I realized that I almost never used Appendix 24F (Properties of low pressure air) while preparing for the MD PE. What kind of problems are we supposed to used this appendix for and what pressure is considered a low pressure for air?

Thanks and good luck for your preparation.


----------



## NerdHerd (Oct 5, 2010)

Lily said:


> Hi everyone,I realized that I almost never used Appendix 24F (Properties of low pressure air) while preparing for the MD PE. What kind of problems are we supposed to used this appendix for and what pressure is considered a low pressure for air?
> 
> Thanks and good luck for your preparation.


___________

Hello Lily,

I’ve used the low pressure air tables in Thermo: First Law – when analyzing an air compressor operating at stead state. When given the inlet and outlet pressures and temperatures, you can look up the enthalpy at each state then “plug and chug” …after converting everything else, hehehe =)

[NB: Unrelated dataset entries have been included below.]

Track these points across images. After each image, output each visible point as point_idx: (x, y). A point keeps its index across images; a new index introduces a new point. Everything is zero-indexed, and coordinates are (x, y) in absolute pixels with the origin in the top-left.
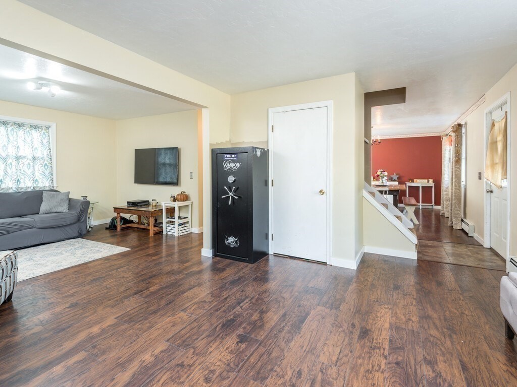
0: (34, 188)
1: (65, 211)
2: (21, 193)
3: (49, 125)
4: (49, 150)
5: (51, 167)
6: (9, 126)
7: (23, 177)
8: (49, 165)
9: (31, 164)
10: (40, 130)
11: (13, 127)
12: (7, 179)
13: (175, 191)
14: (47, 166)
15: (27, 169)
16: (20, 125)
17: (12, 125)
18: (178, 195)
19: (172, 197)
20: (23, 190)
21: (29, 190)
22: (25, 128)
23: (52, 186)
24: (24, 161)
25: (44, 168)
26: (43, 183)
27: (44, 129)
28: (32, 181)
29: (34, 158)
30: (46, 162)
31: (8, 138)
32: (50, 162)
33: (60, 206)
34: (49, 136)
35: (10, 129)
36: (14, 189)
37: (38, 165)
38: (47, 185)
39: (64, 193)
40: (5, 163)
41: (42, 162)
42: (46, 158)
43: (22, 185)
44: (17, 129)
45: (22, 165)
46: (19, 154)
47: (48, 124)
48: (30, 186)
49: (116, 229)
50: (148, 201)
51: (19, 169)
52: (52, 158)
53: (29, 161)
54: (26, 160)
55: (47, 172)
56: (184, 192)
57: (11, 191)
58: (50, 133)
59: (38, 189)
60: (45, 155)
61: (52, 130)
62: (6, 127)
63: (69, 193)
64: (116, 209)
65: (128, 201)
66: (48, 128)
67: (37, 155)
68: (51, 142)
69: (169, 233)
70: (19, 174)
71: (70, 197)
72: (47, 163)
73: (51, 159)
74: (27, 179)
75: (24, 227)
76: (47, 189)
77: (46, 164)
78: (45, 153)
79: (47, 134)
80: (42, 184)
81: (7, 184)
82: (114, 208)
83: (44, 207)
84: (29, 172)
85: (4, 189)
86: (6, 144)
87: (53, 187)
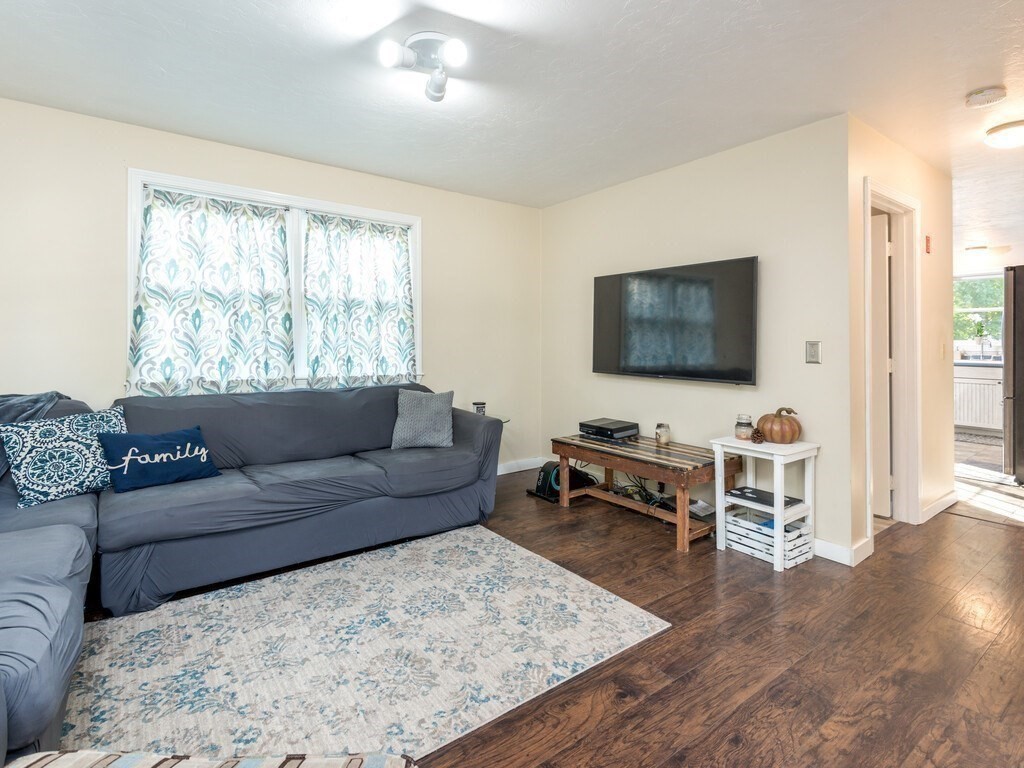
0: (378, 379)
1: (444, 444)
2: (353, 393)
3: (409, 222)
4: (408, 286)
5: (412, 327)
6: (331, 227)
7: (357, 351)
8: (408, 322)
9: (374, 319)
10: (391, 236)
11: (339, 230)
12: (327, 357)
13: (746, 402)
14: (404, 323)
15: (366, 333)
16: (352, 225)
17: (337, 225)
18: (765, 419)
19: (739, 424)
20: (356, 385)
21: (370, 384)
22: (362, 231)
23: (412, 373)
24: (360, 311)
25: (397, 330)
26: (396, 369)
27: (397, 233)
28: (376, 362)
29: (379, 306)
30: (402, 315)
31: (330, 255)
32: (409, 314)
33: (435, 430)
34: (407, 250)
35: (333, 234)
36: (341, 381)
37: (386, 322)
38: (404, 372)
39: (442, 395)
40: (325, 317)
41: (394, 314)
42: (402, 306)
43: (356, 372)
44: (348, 233)
45: (357, 322)
46: (352, 296)
47: (404, 219)
48: (370, 375)
49: (558, 501)
50: (635, 426)
51: (350, 331)
52: (413, 305)
53: (369, 313)
54: (363, 310)
55: (403, 341)
56: (789, 411)
57: (334, 385)
58: (409, 242)
59: (385, 383)
60: (400, 298)
61: (414, 236)
62: (326, 229)
63: (451, 394)
64: (558, 445)
65: (582, 421)
66: (406, 230)
67: (384, 299)
68: (411, 265)
69: (735, 547)
70: (351, 343)
71: (454, 406)
72: (404, 317)
73: (411, 307)
74: (365, 357)
75: (362, 492)
76: (404, 382)
77: (402, 319)
78: (401, 295)
79: (404, 245)
80: (394, 369)
81: (328, 368)
82: (554, 441)
83: (401, 433)
84: (369, 338)
85: (322, 379)
86: (327, 270)
87: (415, 377)
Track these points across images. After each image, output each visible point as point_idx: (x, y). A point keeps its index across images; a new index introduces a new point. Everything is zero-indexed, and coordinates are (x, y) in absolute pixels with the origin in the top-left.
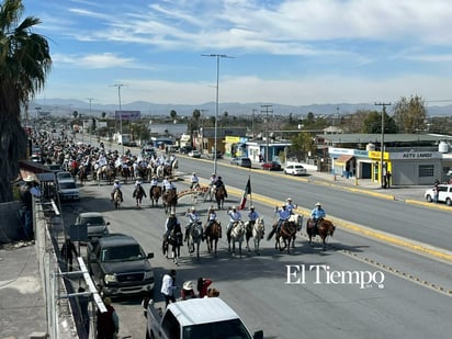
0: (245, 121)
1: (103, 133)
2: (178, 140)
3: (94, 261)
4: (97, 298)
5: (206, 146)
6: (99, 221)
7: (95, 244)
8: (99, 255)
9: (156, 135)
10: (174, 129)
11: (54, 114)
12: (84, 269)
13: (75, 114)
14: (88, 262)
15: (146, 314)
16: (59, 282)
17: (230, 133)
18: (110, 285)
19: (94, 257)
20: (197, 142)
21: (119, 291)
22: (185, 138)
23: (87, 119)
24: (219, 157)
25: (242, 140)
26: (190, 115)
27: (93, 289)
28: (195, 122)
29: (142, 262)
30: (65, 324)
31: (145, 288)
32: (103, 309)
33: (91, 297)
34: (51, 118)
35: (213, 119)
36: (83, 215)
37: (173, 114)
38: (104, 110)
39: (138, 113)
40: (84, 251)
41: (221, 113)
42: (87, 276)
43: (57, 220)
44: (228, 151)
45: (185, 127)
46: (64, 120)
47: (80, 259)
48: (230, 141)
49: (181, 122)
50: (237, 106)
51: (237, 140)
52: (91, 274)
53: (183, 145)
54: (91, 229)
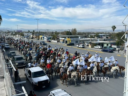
0: (43, 32)
1: (14, 35)
2: (30, 36)
3: (13, 61)
4: (14, 68)
5: (36, 37)
6: (14, 53)
7: (13, 57)
8: (14, 59)
9: (25, 35)
10: (29, 34)
11: (3, 31)
12: (11, 62)
13: (8, 31)
14: (12, 61)
15: (24, 70)
16: (6, 65)
17: (41, 35)
18: (17, 65)
19: (13, 60)
20: (34, 37)
21: (19, 66)
22: (31, 36)
23: (11, 32)
24: (38, 40)
25: (43, 36)
26: (32, 31)
27: (13, 66)
28: (33, 33)
29: (23, 61)
30: (7, 74)
31: (24, 65)
32: (15, 70)
33: (13, 68)
34: (3, 32)
35: (37, 32)
36: (11, 51)
37: (29, 31)
38: (14, 30)
39: (21, 31)
40: (11, 59)
41: (39, 31)
42: (12, 64)
43: (5, 53)
44: (40, 38)
45: (31, 34)
46: (6, 32)
47: (10, 60)
48: (41, 36)
49: (31, 33)
50: (42, 30)
51: (42, 36)
52: (13, 63)
53: (31, 37)
54: (12, 54)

SMS Thermal and Fluids #20 utilizes this.

Good luck!

NerdHerd


----------



## Lily (Oct 5, 2010)

Thanks NerdHerd,

I will check out this SMS problem tonight,

Does anyone knows what is the max pressure, above which we cannot use this table?

Lily


----------



## HokieGirl (Oct 14, 2010)

Lily,

I have a note in my book that I added that said "use when less than several hundred psi." That probably doesn't help much, but that was my guideline.

Good luck!


----------



## Lily (Oct 16, 2010)

Thanks!

I think the values in the MERM appendix should be ok for pressures less than 300 psia.

Lily


----------



## abourne (Oct 26, 2010)

2008 NCEES Thermo - Problem 517

This problem solves for Q_in combuster using the ideal gas laws.

You can solve this using Appendix 24.F MERM as an alternative, finding the enthalpies h_in and h_out of the combuster.

Either way, you'll get the same answer.


----------